■ **Records to process**
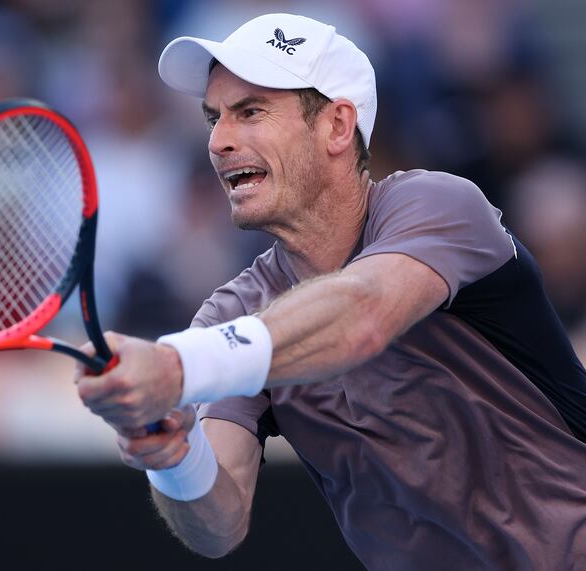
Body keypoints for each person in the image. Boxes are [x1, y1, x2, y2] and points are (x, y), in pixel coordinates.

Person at [74, 13, 586, 570]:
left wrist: (174, 366)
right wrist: (172, 455)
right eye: (213, 118)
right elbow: (218, 525)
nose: (218, 141)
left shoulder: (439, 204)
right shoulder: (233, 312)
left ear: (338, 127)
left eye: (250, 112)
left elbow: (360, 315)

■ **What is needed**
For each line above that includes "left", make a copy.

■ **Answer section**
left wrist: (174, 366)
left shoulder: (439, 204)
left ear: (338, 127)
left eye: (250, 112)
left elbow: (360, 315)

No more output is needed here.